Business / Auto Policy

NEV subsidies making a U-turn

By Li Fusheng (China Daily) Updated: 2016-09-12 07:07

NEV subsidies making a U-turn

A worker at a new energy vehicle exhibition in Nanjing, Jiangsu province, shows how to charge an electric car. [Photo/China Daily]

Finance ministry clamps down on new-energy vehicle production amid swindlers' scandal

China is to start a new, intensified phase of developing the new energy vehicle sector after the government exposed and punished dishonest subsidized manufacturers in a bid to clean up the chaotic sector.

The Ministry of Finance on Thursday made public five swindlers who illegally obtained 1.01 billion yuan ($151.25 million) in subsidies in 2015 from the central government after an investigation of 90 such manufacturers started in early 2016.

The five-Suzhou Gemsea, Higer Bus, Wuzhoulong Motors, Chery Wanda Bus and Shaolin Bus-cheated the subsidies by claiming they sold 3,547 vehicles which were later found to be either unfinished or unsold, said the ministry on its website.

It described the five businesses as typical examples of subsidy cheaters, hinting that more might have been caught in the investigation, although no others were mentioned in the ministry's release.

The ministry said the five companies shall return the illegally obtained subsidies, be fined and be disqualified for subsidies in 2016. Gemsea, which had the most severe violations, will be stripped of its qualifications as an automaker.

Vice-Premier Ma Kai said at a meeting on July 6 that the central government will severely punish automakers who illegally claim subsidies, according to Caixin magazine.

The central government started offering subsidies to stimulate the production of new energy vehicles in 2009 and 33.4 billion yuan had been earmarked by the end of 2015, said the ministry.

Late last month, Song Qiuling, a finance ministry official, said at a forum on new energy vehicles that it is considering raising the threshold at which carmakers qualify to receive subsidies from the central government.

"The 'one-size-fits-all' subsidy scheme was effective in the early stages, but it may result in carmakers being over-reliant on financial stimuli and make them reluctant to do research and development, which would lead to poorer-quality products," said Song.

A report from the National Development and Reform Commission, the top economic planner, shows that China is home to more than 200 manufacturers of new energy passenger vehicles, buses and special-use vehicles, but they lag behind global leaders in terms of quality, reliability and technology.

Zhang Zhiyong, an independent auto analyst in Beijing, said some manufacturers had identified subsidies as a source of fast money from the very start and had no intention of producing competitive cars.

In fact, China has started cutting subsidies to the new-energy auto sector, and will cease all subsidies at the end of 2020.

Zhang believes subsidies might have done more harm than good.

"Cutting the subsidies will help to clean the sector. Those who have been focusing on money will go away, and those who stay are probably those who are really dedicated to the sector."

The authorities are also planning to curb the swarm of companies planning to make forays into the sector.
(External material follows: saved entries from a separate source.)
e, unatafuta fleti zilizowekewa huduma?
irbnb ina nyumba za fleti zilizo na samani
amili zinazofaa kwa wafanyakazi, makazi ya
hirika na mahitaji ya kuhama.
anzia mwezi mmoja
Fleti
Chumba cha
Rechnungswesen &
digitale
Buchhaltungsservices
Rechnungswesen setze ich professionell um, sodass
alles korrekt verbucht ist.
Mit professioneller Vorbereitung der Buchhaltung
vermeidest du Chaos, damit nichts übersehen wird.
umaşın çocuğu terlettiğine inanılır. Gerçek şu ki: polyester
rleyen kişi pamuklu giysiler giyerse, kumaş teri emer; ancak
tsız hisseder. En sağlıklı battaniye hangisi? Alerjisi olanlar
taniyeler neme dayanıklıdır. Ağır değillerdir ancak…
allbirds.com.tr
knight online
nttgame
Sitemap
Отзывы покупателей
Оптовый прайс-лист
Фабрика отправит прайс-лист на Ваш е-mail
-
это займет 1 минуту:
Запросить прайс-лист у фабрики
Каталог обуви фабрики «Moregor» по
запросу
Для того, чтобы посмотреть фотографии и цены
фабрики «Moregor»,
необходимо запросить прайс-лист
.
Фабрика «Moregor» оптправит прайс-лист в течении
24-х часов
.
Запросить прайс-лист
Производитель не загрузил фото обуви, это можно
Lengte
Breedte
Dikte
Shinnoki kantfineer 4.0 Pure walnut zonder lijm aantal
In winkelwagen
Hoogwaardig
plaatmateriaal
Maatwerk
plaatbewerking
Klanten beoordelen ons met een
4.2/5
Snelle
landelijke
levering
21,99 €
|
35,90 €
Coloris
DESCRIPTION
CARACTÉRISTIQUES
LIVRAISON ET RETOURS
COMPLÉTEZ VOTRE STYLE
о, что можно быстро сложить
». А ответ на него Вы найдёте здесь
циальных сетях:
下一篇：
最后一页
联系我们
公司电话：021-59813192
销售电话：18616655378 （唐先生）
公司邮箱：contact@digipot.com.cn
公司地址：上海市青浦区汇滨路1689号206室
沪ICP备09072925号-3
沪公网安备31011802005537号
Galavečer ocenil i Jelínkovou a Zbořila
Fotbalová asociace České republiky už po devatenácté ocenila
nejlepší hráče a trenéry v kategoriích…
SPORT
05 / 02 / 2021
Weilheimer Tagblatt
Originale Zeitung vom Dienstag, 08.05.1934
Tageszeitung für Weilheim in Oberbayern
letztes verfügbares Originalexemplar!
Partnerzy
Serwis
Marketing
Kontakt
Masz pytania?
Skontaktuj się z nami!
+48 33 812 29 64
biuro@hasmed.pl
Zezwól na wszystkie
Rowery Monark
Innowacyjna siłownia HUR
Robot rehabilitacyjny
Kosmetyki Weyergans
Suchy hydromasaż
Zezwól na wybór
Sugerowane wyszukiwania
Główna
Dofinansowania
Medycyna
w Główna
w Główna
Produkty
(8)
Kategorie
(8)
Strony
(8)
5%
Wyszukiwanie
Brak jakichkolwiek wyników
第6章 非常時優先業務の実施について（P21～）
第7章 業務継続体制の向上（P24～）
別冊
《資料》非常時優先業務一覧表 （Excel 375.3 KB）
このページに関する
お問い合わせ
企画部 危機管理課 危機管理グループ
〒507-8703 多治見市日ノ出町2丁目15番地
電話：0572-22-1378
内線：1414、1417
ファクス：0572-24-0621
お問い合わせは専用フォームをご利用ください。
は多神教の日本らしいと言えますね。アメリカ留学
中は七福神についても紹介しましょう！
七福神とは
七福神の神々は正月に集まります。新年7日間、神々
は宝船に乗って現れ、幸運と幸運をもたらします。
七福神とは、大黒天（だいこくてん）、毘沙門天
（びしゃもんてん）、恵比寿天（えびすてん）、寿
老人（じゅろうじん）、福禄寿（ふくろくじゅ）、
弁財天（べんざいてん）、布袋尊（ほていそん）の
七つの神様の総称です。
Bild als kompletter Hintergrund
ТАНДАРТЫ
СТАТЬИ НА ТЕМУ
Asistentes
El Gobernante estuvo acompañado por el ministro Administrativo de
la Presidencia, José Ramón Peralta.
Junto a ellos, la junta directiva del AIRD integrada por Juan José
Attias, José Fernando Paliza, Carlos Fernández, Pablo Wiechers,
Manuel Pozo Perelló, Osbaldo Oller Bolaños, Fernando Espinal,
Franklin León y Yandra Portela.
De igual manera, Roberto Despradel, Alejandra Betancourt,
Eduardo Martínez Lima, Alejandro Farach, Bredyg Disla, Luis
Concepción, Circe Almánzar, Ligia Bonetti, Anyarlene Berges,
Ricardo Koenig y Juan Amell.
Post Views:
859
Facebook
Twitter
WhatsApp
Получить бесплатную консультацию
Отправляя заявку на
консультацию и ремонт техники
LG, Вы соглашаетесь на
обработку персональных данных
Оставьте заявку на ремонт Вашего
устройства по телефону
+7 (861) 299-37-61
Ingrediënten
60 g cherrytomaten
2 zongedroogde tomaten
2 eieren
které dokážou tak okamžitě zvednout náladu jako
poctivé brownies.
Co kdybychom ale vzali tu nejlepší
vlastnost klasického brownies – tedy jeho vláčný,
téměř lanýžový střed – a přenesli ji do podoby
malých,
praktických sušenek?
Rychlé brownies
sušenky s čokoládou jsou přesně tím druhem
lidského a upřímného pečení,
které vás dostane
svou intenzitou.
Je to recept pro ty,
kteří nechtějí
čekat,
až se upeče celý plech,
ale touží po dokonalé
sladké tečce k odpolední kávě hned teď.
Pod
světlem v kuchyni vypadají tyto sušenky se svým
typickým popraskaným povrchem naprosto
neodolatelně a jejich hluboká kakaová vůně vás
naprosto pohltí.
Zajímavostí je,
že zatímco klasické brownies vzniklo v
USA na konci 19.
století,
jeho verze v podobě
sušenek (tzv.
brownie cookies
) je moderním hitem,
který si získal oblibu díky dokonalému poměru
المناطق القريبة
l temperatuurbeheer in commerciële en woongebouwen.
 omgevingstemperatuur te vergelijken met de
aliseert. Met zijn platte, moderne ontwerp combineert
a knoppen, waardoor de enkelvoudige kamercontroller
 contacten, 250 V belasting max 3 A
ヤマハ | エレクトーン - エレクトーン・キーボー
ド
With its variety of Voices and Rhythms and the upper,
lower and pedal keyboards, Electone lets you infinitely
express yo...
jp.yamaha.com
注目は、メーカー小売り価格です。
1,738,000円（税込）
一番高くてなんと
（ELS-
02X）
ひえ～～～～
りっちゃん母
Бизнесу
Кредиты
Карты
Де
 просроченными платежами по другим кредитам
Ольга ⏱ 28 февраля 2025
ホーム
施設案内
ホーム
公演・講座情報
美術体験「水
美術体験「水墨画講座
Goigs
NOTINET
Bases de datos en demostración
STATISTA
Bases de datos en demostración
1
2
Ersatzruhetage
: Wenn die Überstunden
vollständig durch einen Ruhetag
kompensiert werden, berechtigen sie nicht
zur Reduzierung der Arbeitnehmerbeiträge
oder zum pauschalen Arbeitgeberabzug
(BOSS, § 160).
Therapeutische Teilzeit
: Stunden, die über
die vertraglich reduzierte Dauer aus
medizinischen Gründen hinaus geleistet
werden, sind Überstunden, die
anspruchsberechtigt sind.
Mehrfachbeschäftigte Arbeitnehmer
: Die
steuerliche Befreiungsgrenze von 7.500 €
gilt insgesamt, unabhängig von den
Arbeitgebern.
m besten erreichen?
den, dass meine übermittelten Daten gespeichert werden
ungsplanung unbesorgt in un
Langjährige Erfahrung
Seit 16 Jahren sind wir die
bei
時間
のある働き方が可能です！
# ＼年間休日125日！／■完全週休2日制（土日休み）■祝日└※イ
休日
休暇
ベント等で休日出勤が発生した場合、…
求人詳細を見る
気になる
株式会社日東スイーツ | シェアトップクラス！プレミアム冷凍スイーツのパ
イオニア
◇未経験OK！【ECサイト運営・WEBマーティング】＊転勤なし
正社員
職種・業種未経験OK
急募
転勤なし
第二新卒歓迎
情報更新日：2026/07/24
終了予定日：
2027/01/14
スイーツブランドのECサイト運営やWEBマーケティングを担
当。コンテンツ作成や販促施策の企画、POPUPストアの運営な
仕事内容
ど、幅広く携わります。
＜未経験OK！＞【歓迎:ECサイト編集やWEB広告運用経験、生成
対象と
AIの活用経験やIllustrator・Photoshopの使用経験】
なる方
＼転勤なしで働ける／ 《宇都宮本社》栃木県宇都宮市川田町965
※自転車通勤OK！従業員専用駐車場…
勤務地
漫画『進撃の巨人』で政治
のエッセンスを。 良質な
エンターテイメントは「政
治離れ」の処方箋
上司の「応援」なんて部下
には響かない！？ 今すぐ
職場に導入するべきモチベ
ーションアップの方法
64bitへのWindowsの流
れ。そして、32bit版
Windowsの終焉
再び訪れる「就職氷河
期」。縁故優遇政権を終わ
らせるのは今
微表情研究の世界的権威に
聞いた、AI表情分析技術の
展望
In early August, the Ministry of Industry and Information Technology released more stringent regulations for qualifications of new energy vehicle manufacturers for public opinion.

Among others, it proposes that carmakers will not be allowed to apply for a license unless they are capable of developing a control system and coordinating power and drive systems.

According to current regulations, knowledge of one of the three systems is sufficient, and both carmakers and car modifiers are allowed to apply for a license.

Dong Yang, executive vice-president of the China Association of Automobile Manufacturers, said the government wants to limit the number of carmakers dedicated to new energy vehicles to 10.

Yale Zhang, managing director of consulting firm Automotive Foresight, said the move might result in a small elite of companies at the expense of entrepreneurial startups.

He suggests easy access but strict supervision.

"The door should be wide open to all those who want to come but only those who can pass strict examinations can sell their products to the market," he said.

Chen Qingtai, director of China EV 100, a non-profit organization dedicated to new energy vehicles, said that Chinese carmakers must address the critical question of how the industry stays competitive as international rivals are introducing a growing number of products into the market.

"A key to meet the challenge (facing the domestic industry) is to make further breakthroughs in core technologies and substantially improve our competitive edge," said Chen.

Yale Zhang's solution is that the government should not set a sales goal and let the market have its say.

The goal of putting 5 million new energy cars on the road by 2020 would make sales, instead of technology, the top priority for Chinese automakers, said Zhang, adding that merely 20 percent of new energy vehicle buyers in China were individuals.

In 2014, China sold 75,000 new energy vehicles. Last year, the figure was 330,000 units. Throughout the first seven months of this year, 207,000 new energy vehicles were sold, more than double the number of the same period last year.